* **Task details**: Copy every line in the items below that contains the word "cookies", treating uppercase and lowercase letters as different.

(Transcribed page contents)
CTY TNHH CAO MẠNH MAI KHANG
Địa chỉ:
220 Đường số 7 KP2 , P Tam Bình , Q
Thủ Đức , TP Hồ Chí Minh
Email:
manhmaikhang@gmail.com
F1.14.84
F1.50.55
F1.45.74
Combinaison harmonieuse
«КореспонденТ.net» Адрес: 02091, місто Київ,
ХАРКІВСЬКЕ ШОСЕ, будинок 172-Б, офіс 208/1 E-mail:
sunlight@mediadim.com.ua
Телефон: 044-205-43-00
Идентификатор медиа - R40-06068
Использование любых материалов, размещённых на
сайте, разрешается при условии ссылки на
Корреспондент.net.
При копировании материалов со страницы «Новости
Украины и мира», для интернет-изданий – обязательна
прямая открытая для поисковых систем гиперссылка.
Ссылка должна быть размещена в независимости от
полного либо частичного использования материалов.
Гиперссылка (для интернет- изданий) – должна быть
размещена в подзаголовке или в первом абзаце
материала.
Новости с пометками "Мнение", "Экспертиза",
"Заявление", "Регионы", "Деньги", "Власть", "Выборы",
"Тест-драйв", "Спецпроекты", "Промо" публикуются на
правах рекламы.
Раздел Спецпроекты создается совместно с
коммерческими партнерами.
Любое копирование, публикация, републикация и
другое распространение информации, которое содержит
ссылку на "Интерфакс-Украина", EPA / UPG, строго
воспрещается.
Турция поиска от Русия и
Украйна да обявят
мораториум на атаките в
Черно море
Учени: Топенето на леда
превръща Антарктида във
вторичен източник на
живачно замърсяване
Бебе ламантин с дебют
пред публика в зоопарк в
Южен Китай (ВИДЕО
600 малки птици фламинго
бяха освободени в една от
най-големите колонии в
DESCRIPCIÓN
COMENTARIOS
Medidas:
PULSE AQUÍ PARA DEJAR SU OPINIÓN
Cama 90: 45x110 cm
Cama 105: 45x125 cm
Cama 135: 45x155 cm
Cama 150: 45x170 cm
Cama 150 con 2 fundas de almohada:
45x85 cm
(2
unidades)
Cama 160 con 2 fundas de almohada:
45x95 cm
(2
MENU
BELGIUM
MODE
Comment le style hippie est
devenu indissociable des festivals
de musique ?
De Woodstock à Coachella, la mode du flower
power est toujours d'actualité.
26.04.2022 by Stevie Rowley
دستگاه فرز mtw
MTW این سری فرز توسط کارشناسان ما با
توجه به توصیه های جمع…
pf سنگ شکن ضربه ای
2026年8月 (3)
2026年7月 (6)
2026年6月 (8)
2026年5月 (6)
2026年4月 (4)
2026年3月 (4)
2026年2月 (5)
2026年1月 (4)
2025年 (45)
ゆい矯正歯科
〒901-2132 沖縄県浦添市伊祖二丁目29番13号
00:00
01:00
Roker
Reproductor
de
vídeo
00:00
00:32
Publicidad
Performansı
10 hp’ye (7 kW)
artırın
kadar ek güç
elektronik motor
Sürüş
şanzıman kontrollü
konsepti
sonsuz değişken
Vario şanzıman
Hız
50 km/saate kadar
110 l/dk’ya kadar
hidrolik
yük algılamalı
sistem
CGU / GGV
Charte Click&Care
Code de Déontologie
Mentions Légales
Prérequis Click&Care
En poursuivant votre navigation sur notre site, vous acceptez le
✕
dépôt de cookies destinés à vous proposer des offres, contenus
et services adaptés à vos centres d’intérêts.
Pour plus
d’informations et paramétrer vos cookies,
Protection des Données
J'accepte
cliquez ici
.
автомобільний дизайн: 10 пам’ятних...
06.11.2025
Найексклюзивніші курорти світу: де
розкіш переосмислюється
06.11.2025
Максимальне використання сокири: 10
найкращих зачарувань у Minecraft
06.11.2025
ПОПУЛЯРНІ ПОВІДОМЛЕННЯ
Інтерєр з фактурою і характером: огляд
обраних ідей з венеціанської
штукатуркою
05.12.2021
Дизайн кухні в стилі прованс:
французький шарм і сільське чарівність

* **The answer**:
dépôt de cookies destinés à vous proposer des offres, contenus
d’informations et paramétrer vos cookies,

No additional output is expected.